+++ SUPPLIED RECORDS +++
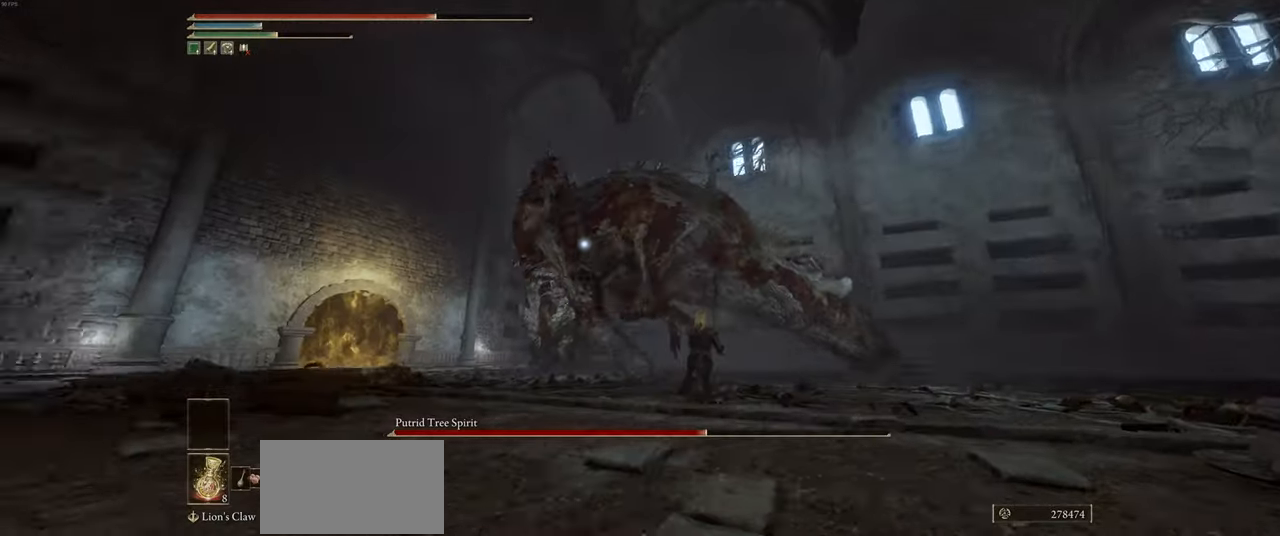
{"keys": ["d"], "mouse": [], "events": [[350, "w", "up"]]}
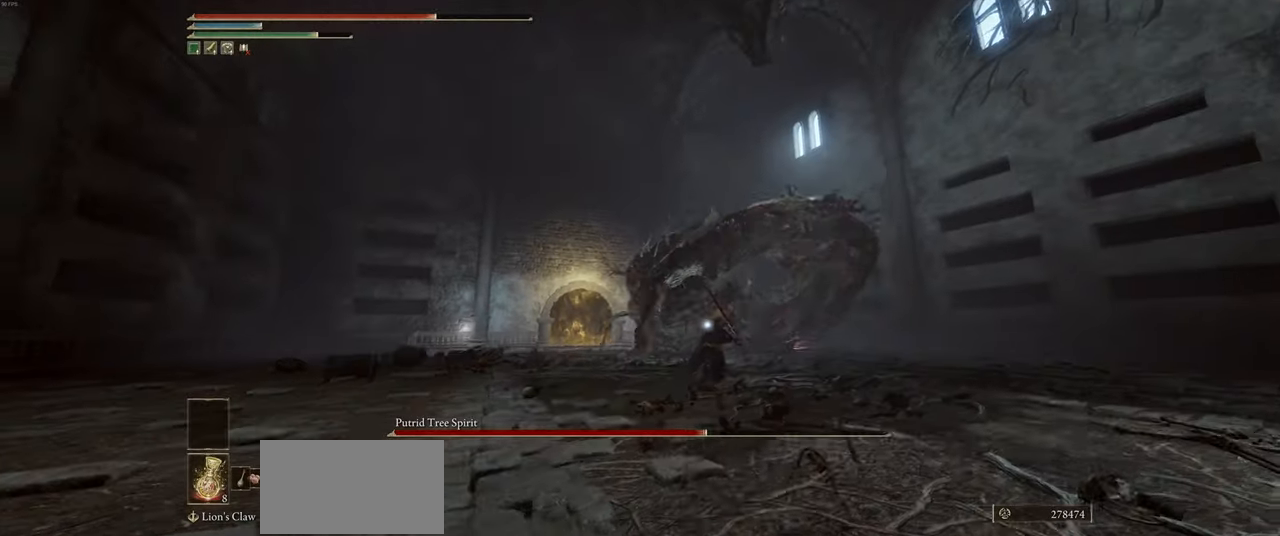
{"keys": ["d"], "mouse": [], "events": []}
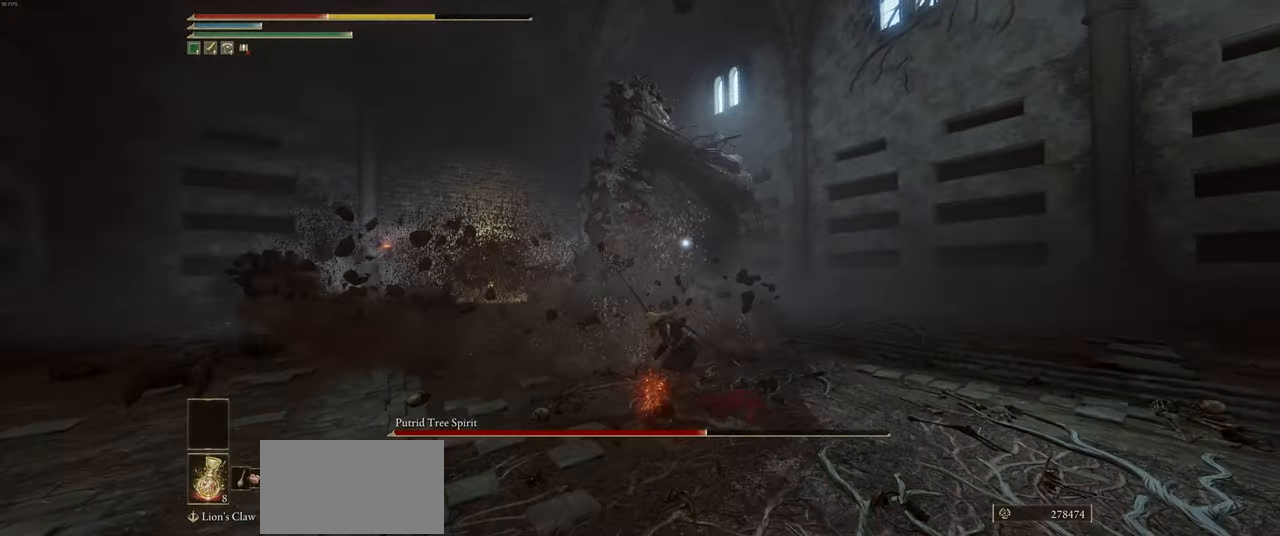
{"keys": ["d"], "mouse": [], "events": [[67, "w", "down"], [500, "w", "up"]]}
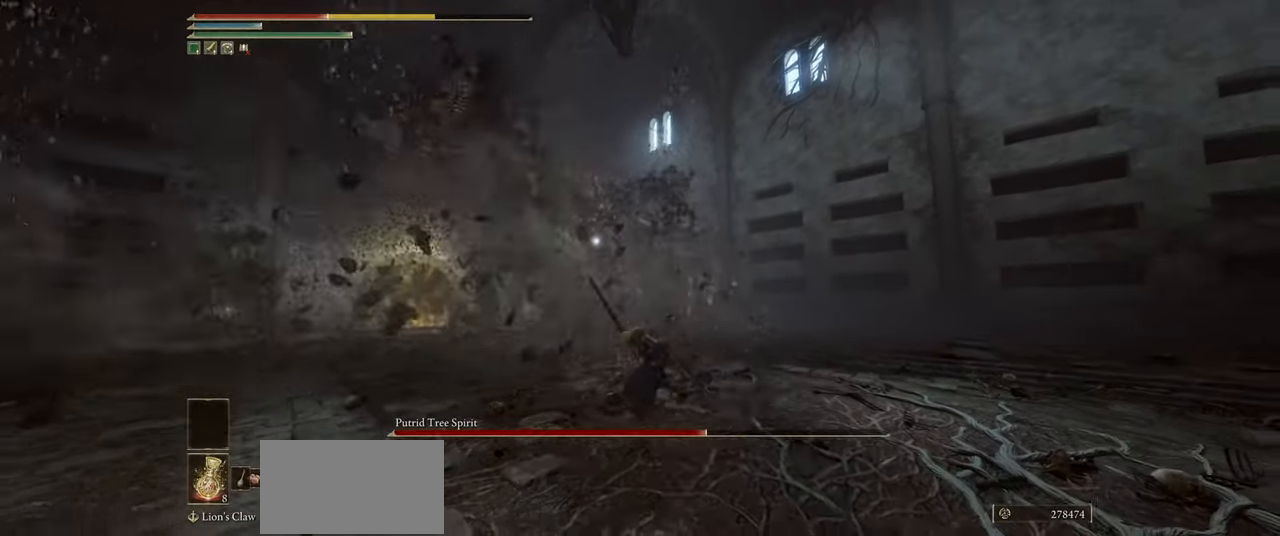
{"keys": ["d"], "mouse": ["right"], "events": [[500, "mouse_right", "down"]]}
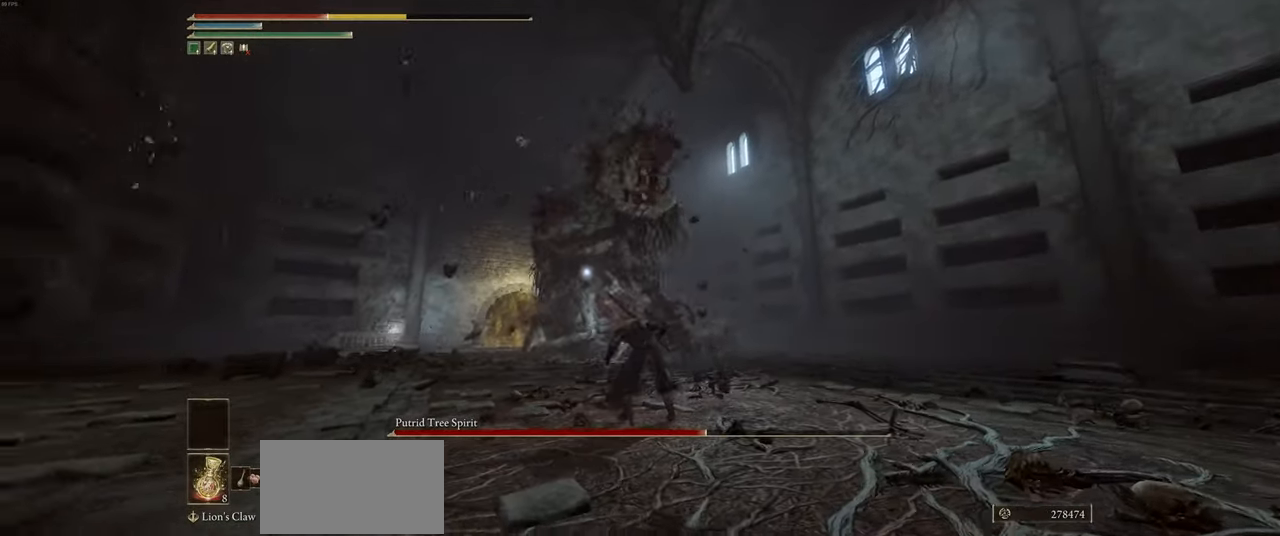
{"keys": ["d"], "mouse": [], "events": [[17, "w", "down"], [400, "w", "up"], [483, "mouse_right", "up"]]}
+++
• EXERCISE INSTRUCTIONS
Print the records again exactly, pictures excluded.

• EXERCISE ANSWER
{"keys": ["d"], "mouse": [], "events": [[350, "w", "up"]]}
{"keys": ["d"], "mouse": [], "events": []}
{"keys": ["d"], "mouse": [], "events": [[67, "w", "down"], [500, "w", "up"]]}
{"keys": ["d"], "mouse": ["right"], "events": [[500, "mouse_right", "down"]]}
{"keys": ["d"], "mouse": [], "events": [[17, "w", "down"], [400, "w", "up"], [483, "mouse_right", "up"]]}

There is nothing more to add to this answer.